**BRIEF**
The required output is the line containing "dapur adalah bagian yang paling rentan" and every line after it, transcribed exactly through the end of the data below.

**SOURCE MATERIAL**
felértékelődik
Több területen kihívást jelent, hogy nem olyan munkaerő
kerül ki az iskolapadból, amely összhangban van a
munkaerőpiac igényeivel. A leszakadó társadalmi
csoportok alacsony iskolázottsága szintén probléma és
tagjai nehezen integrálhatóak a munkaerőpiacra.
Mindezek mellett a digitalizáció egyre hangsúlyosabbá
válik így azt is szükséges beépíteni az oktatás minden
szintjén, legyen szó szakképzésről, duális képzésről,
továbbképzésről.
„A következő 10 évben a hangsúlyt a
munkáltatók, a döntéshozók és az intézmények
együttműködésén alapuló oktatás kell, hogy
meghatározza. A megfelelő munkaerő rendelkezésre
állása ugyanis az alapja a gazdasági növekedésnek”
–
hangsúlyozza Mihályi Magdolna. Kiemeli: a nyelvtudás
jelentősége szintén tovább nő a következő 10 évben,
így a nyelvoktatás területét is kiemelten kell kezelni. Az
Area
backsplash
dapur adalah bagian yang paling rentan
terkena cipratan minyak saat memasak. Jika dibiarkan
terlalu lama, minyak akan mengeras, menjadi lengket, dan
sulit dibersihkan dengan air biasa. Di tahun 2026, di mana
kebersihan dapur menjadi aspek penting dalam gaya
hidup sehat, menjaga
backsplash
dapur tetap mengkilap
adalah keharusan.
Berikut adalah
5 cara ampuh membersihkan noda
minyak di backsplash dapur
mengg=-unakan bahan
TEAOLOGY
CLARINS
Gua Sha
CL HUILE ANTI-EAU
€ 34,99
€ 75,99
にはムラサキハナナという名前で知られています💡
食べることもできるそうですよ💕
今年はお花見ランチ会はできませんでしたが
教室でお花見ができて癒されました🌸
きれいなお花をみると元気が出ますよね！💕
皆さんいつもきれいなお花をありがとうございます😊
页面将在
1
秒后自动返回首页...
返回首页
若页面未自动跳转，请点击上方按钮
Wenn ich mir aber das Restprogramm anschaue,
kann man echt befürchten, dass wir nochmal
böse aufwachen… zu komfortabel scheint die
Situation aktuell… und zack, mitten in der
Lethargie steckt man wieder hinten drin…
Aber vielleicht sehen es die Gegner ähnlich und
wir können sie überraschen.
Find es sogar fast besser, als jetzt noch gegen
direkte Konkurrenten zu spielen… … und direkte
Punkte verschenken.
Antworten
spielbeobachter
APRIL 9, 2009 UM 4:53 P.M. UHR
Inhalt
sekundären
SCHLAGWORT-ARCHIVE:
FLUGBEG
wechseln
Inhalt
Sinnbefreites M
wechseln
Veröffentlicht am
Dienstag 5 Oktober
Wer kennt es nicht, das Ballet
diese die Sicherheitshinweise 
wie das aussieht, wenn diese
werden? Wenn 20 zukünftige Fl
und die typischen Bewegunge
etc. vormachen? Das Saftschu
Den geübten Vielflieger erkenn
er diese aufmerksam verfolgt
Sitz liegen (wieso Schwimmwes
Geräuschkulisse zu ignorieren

**FINISHED EXERCISE**
dapur adalah bagian yang paling rentan
terkena cipratan minyak saat memasak. Jika dibiarkan
terlalu lama, minyak akan mengeras, menjadi lengket, dan
sulit dibersihkan dengan air biasa. Di tahun 2026, di mana
kebersihan dapur menjadi aspek penting dalam gaya
hidup sehat, menjaga
backsplash
dapur tetap mengkilap
adalah keharusan.
Berikut adalah
5 cara ampuh membersihkan noda
minyak di backsplash dapur
mengg=-unakan bahan
TEAOLOGY
CLARINS
Gua Sha
CL HUILE ANTI-EAU
€ 34,99
€ 75,99
にはムラサキハナナという名前で知られています💡
食べることもできるそうですよ💕
今年はお花見ランチ会はできませんでしたが
教室でお花見ができて癒されました🌸
きれいなお花をみると元気が出ますよね！💕
皆さんいつもきれいなお花をありがとうございます😊
页面将在
1
秒后自动返回首页...
返回首页
若页面未自动跳转，请点击上方按钮
Wenn ich mir aber das Restprogramm anschaue,
kann man echt befürchten, dass wir nochmal
böse aufwachen… zu komfortabel scheint die
Situation aktuell… und zack, mitten in der
Lethargie steckt man wieder hinten drin…
Aber vielleicht sehen es die Gegner ähnlich und
wir können sie überraschen.
Find es sogar fast besser, als jetzt noch gegen
direkte Konkurrenten zu spielen… … und direkte
Punkte verschenken.
Antworten
spielbeobachter
APRIL 9, 2009 UM 4:53 P.M. UHR
Inhalt
sekundären
SCHLAGWORT-ARCHIVE:
FLUGBEG
wechseln
Inhalt
Sinnbefreites M
wechseln
Veröffentlicht am
Dienstag 5 Oktober
Wer kennt es nicht, das Ballet
diese die Sicherheitshinweise 
wie das aussieht, wenn diese
werden? Wenn 20 zukünftige Fl
und die typischen Bewegunge
etc. vormachen? Das Saftschu
Den geübten Vielflieger erkenn
er diese aufmerksam verfolgt
Sitz liegen (wieso Schwimmwes
Geräuschkulisse zu ignorieren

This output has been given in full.